The EU appears to be taking the lead, with the EU AI Act proposing that AI tools will have to disclose any copyrighted material used to train their systems.
In the UK, a global summit on AI safety will take place this autumn.
“AI throws up lots of intellectual property queries and because machines are trained on a lot of data and information that’s protected by intellectual property, I’m not sure users or AI [companies] understand that,” says Arty Rajendra, an IP lawyer and partner at law firm Osborne Clarke.
“Courts haven’t been asked to determine it yet but there’s several cases in the UK and US including Getty now which will determine if it is infringement and who is liable. There’s data protections and moral questions that have to be answered as well. What we might see is some kind of settlements, and maybe some licence fees.”
She says there has been a number of ligation cases from photographers using small claims tracks.
So what can other artists do in the meantime?
Ms Rajendra explains that the giant photography firm Getty watermarked its images.

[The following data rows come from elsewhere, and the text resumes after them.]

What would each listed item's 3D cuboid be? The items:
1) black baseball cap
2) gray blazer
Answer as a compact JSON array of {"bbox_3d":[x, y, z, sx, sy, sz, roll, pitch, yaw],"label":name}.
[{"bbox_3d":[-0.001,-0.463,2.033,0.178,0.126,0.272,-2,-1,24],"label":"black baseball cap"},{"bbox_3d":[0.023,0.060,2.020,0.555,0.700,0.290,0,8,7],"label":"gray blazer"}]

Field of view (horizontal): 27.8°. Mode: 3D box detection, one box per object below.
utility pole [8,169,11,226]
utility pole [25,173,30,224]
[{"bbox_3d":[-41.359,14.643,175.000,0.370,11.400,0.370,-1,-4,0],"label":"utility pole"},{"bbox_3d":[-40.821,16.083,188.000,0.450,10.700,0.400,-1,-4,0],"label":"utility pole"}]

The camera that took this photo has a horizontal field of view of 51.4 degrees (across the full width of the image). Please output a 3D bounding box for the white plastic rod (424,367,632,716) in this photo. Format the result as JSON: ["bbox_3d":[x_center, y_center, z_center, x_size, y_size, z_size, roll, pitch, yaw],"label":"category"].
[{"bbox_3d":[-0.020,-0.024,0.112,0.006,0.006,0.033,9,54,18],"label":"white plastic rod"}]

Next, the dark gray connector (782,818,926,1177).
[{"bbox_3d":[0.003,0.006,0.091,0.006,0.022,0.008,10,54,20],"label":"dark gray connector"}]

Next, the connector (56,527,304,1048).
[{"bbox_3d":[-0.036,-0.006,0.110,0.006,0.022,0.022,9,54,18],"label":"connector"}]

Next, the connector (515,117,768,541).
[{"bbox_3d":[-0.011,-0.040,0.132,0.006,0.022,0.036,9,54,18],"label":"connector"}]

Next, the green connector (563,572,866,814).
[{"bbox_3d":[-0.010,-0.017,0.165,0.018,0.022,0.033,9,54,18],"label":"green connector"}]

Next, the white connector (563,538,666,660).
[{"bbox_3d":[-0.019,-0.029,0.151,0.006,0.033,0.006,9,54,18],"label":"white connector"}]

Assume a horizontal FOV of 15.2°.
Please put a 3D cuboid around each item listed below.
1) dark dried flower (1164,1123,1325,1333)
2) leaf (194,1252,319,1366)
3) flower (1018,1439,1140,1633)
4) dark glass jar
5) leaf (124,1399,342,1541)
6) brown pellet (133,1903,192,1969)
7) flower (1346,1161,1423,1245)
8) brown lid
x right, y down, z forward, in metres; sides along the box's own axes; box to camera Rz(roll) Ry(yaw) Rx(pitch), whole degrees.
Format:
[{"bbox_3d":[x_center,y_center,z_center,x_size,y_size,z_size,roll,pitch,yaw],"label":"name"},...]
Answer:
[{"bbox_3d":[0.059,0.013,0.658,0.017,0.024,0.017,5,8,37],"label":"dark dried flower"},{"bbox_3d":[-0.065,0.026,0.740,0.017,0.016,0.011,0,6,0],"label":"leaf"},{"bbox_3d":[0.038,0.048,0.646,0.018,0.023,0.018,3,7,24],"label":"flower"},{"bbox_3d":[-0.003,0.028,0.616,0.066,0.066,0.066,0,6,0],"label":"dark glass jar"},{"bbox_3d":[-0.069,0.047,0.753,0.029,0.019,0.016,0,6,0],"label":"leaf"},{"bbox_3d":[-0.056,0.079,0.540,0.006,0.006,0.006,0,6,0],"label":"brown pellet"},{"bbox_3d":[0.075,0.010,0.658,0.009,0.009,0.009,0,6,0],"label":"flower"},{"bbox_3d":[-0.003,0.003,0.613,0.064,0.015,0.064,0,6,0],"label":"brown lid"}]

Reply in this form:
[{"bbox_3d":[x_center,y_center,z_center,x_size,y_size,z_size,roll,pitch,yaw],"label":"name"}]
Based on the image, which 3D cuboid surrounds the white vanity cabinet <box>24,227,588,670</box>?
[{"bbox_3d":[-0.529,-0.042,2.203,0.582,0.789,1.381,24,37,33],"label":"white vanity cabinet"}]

So, when used in AI generative images, the watermark still shows up and it enables them to track usage of their images. She says artists could do the same.
Artists could also approach the AI entity and ask for a license fee and if they don’t’ agree they could pursue legal action through a small claims tracker which is cheaper than a fancy law firm, she says.
While regulators play catch up, some tools are emerging to help protect artists.
In March, Ben Zhao, professor of computer science at the University of Chicago and his team launched a free software tool called Glaze to help protect artists against generative AI models.
Glaze exploits a fundamental difference between how humans and AI models view images, says Prof Zhao.
“For each image, we are able to compute a small set of pixel level changes that dramatically change how an AI art model “sees” the art while minimizing visual changes to how humans see the art,” he says.
“When artists glaze their art, and that art is then used to train a model to mimic then the model sees an incorrect representation of the art style, and its mimicry would be useless and not match the artist.”
He says Glaze is suitable for a wide range of art including black and white cartoons, classical oil paintings, flat art styles, and professional photography.
He says Glaze has had 938,600 downloads and the team have received thousands of emails, tweets, messages from artists across the globe. “The reaction has been overwhelming,” he says.
Ms Toorenent is feeling optimistic that artists may just win this fight. “I was pretty scared at the start due to the amount of online harassment but because we united and have good support network to all this mess.
“I know we’re moving in right direction. Public opinion has changed a lot. Originally people were saying ‘adapt or die’, and now everyone like ‘oh wait, this isn’t cool’.”